All statistical analyses were done using the SPSS version 21.0. Internal consistency reliability of the Arabic version was assessed with coefficient alpha and item–total correlation (ITC). An alpha higher than 0.70 was considered acceptable internal consistency reliability while an ITC between 0.30 and 0.50 is considered moderate and ITC higher than 0.50 means good.
Exploratory factor analysis was conducted to assess the factor structure of the SCS Arabic version. Kaiser – Meyer – Olkin (KMO) index was computed to check for sampling adequacy. KMO value equal to or higher than 0.6 indicate sampling adequacy. Further, to determine whether the correlations among variables were appropriate for the factor model, the Barlett’s test of sphericity was used. A Barlett’s test of sphericity with p< 0.05 indicates that the variables are uncorellated in the population and the data are factorable. (Saffari, Zeidi, Pakpour, & Koenig, 2013)

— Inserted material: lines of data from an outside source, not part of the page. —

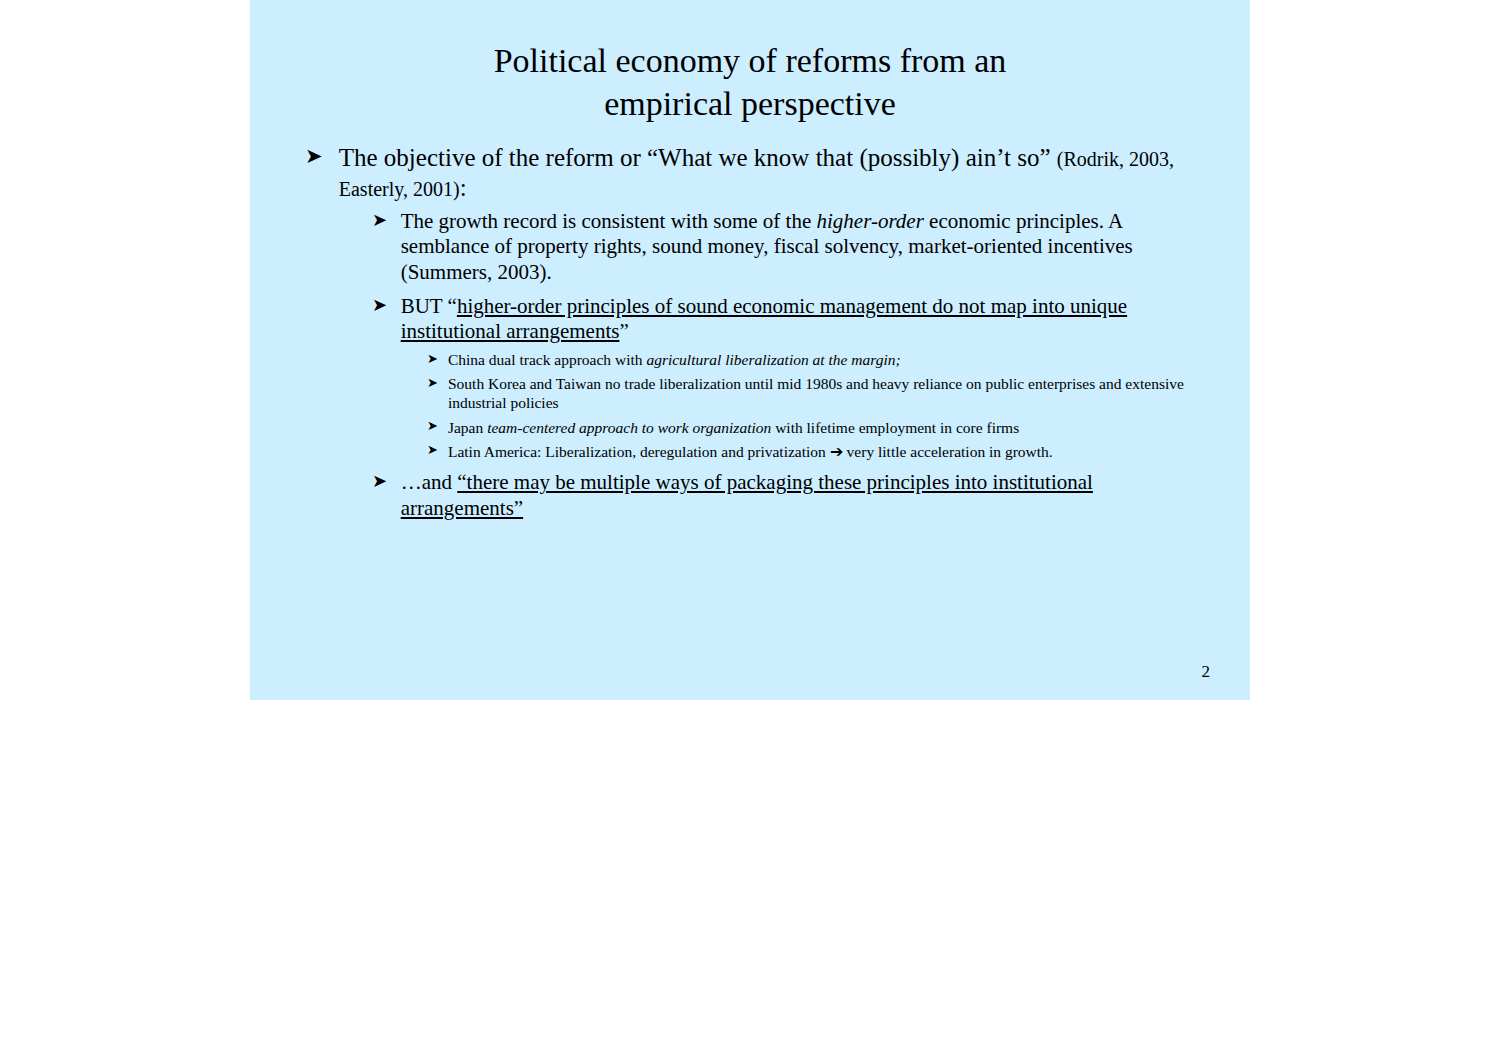Political economy of reforms from an
empirical perspective
The objective of the reform or “What we know that (possibly) ain’t so” (Rodrik, 2003, Easterly, 2001):
The growth record is consistent with some of the higher-order economic principles. A semblance of property rights, sound money, fiscal solvency, market-oriented incentives (Summers, 2003).
BUT “higher-order principles of sound economic management do not map into unique institutional arrangements”
China dual track approach with agricultural liberalization at the margin;
South Korea and Taiwan no trade liberalization until mid 1980s and heavy reliance on public enterprises and extensive industrial policies
Japan team-centered approach to work organization with lifetime employment in core firms
Latin America: Liberalization, deregulation and privatization ➔ very little acceleration in growth.
…and “there may be multiple ways of packaging these principles into institutional arrangements”
2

The stability reliability for the test–retest subsample of the translated scale was assessed with Pearson product moment correlations.
Convergent validity was established by examining the association between spiritual coping and religiosity. Divergent validity was established by the relationship between spiritual coping and health-related quality of life. Both were tested using Pearson product moment correlations. Differences between demographic profiles on the spiritual coping strategies using the SCS Arabic version were also examined using t-test and One-way ANOVA. A p-value less than 0.05 was considered significant.